- Native name: Chukwuemeka
- Province: Onitsha Ecclesiastical province
- Diocese: Roman Catholic Diocese of Awka
- See: Awka
- In office: 2011–present
- Predecessor: Simon Akwali Okafor
- Previous posts: Auxiliary bishop of Awka Diocese (2007–2011); Titular Bishop of Tetci (2007–2011); Apostolic Administrator of Awka (2010-2011).

Orders
- Ordination: 30 June 1984 by Albert Obiefuna
- Consecration: 28 April 2007 by Renzo Fratini, Valerian Okeke and Solomon Amanchukwu Amatu

Personal details
- Born: 13 September 1952 (age 73) Nanka, Anambra, Nigeria
- Denomination: Roman Catholic
- Residence: Awka, Anambra state
- Education: Bigard Memorial Seminary, Enugu. Pontifical University of the Holy Cross, Rome.
- Motto: Latin: Caritas mea cum omnibus vobis in Christo Jesu – My love is with you all in Christ Jesus; (1 Corinthians 16:24)

= Paulinus Ezeokafor =

Nigerian Prelate of the Roman Catholic Church

Paulinus Chukwuemeka Ezeokafor (born 13 September 1952) is a Nigerian prelate of the Catholic Church who has served as the Catholic Bishop of the Roman Catholic Diocese of Awka since 2011. He was previously the auxiliary bishop of the diocese from 2007 to 2011.

== Life ==
He was born on 13 September 1952 in Anambra State, Nigeria. He started his seminary formation and obtained his B.Phil. in philosophy and had a degree in theology until his priestly ordination on 30 June 1984 as a Roman Catholic priest of Awka diocese by Archbishop Albert Obiefuna then Bishop of Awka.

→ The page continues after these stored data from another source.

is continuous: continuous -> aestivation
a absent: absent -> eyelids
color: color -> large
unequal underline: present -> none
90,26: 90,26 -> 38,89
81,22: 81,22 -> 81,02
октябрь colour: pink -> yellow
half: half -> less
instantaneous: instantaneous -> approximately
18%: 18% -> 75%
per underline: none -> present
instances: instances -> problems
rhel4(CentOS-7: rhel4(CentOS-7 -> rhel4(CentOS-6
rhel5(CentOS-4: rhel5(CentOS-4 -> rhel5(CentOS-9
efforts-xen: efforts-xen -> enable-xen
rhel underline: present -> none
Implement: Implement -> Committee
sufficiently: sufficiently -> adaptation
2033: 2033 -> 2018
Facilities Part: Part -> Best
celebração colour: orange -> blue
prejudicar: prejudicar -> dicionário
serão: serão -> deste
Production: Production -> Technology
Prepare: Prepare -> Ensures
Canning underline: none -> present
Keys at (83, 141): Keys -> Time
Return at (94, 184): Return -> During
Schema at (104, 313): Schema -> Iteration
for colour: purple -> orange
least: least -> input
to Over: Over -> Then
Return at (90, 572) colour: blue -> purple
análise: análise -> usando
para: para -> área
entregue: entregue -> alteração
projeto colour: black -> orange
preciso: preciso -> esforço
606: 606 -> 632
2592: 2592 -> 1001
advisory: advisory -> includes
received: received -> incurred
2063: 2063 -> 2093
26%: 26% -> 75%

He later studied moral theology at the Opus Dei University (pontificio Universita Della Santa Croce) in Rome and obtained his masters and doctorate degrees in moral theology.He was appointed the Auxiliary Bishop of Awka on 20 January 2007 by Pope Benedict XVI and also assigned the Titular Bishop of Tetci. Until appointment he served as the Rector of St Dominic Savio Minor Seminary, Akpu in Awka from 1996 to 2007. On 28 April 2007, he was consecrated bishop and later took canonical possession of the Roman Catholic Diocese of Awka on 8 July 2011.